L’horloge du prieuré venait de sonner les 5 heures, la soirée s’annonçait brumeuse, le moment de porter le bois nécessaire à entretenir pour la nuit le feu au sommet de la tour.
La tour à feu, comme l’appelaient les gens de Talmont, était une bâtisse érigée sur un plateau rocheux par Edouard de Woodstock, dit, le Prince noir.
Frère Mathias, religieux de la congrégation des frères prieurs, occupait avec cinq ou six de ses coreligionnaires ce prieuré bâti sur le rocher près de la tour. C’est Mathias donc, vaillant petit soldat que le bon Dieu, et surtout le maître des lieux, avait chargé d’allumer et d’entretenir le feu au sommet de la tour afin de prévenir les bateaux entrant et sortant de l’estuaire, allant ou partant de Bordeaux, des dangers de l’océan, des bancs de sable en perpétuels mouvements au gré des tempêtes hivernales fréquentes à cet endroit.
Mathias était homme de bon commandement, toujours de bonne volonté et prompt à accomplir sa tâche avec la conscience que chacun s’accordait à lui reconnaître. Toutefois, son embonpoint légendaire et persistant était une entrave à l’accomplissement de sa mission. Chargé comme une mule, un quart de brasse ou presque sur le dos, il avait du mal à se hisser au sommet de la tour, sur la plate-forme ou il devait allumer le feu.
— Pas surprenant Mathias, tu manges comme quarante curés à t'en faire péter la sous-ventrillère lui serinait tous les jours Victor. Comment peux-tu hisser le contenu de ton estomac et le bois au sommet de la tour ? Heureusement pour toi, là où nous sommes, le bon Dieu ne peut pas te voir… on lui a d’ailleurs interdit l’accès au réfectoire.
Le servir, oui, mais pas à n’importe quel prix. Mathias laisse dire et s’acquitte de sa mission à grand-peine, mais sans se plaindre à aucun moment.
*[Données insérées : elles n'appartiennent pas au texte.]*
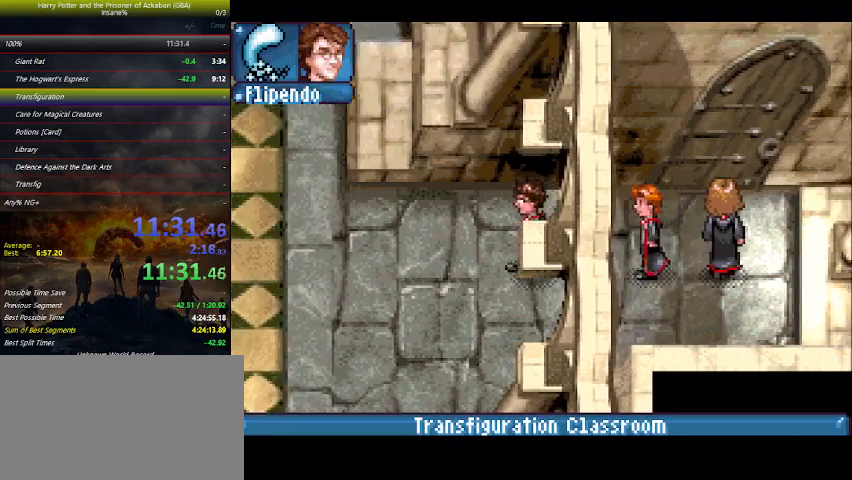
{"keys": ["down", "left"], "events": [[200, "down", "down"]]}
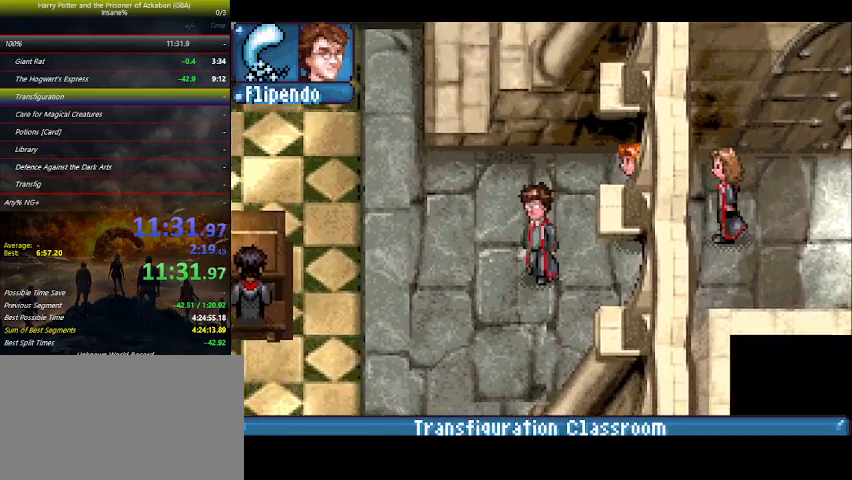
{"keys": ["down", "left"], "events": []}
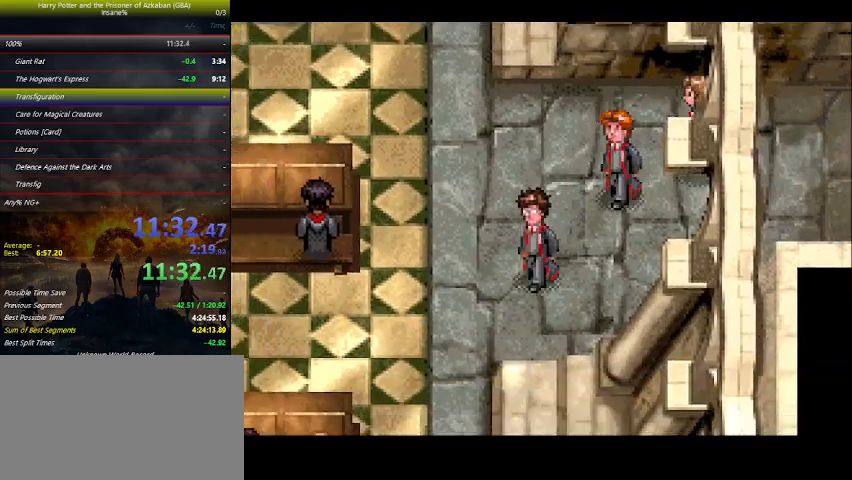
{"keys": ["down", "left"], "events": []}
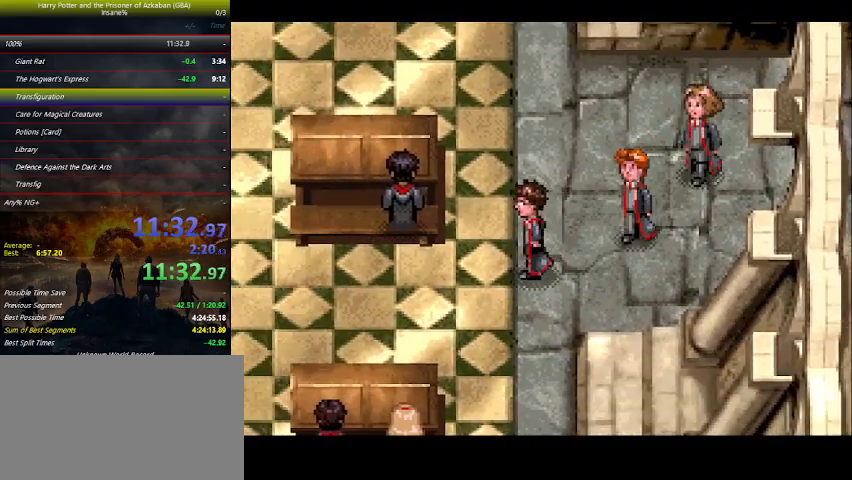
{"keys": [], "events": [[33, "down", "up"], [100, "left", "up"]]}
Son ami et frère, Victor, responsable du réfectoire et témoin chaque jour de ses goinfreries, était homme discret et tolérant. Il avait, autre fonction, le soin d’entretenir les fresques du prieuré ? Son coup de pinceau faisait l’admiration de tous. Le dessin de la tour du prince noir trônait donc, en bonne place, sur le mur frontal du réfectoire. Cette tour allait devenir par la grâce de Gaston de Foix, un des fils du comte de Gurçon et lointain cousin de l’illustre Gaston Phébus, un des joyaux de l’architecture maritime.
« Cordouan, roi des phares, phare des rois. »
Las ! Mathias, Victor et ses frères prieurs, artisans besogneux, sombrerent dans l’oubli, délaissés à jamais des mémoires.


Commentaires
Tout en s'amusant avec Frère Mathias, on apprend beaucoup de choses sur le phare de Cordouan. Pas seulement puisque on croise aussi Gaston Phébus, le Prince noir, Gaston de Foix et ton voisin de Gurçon...Même le "quitte" Bon Dieu ! Mais on m'a toujours dit qu'il était partout qu'il voyait tout...on m'aurait donc menti?
J'aurais bien voulu apprendre l'Histoire de cette façon...Très pédagogique Maître Yep Yep.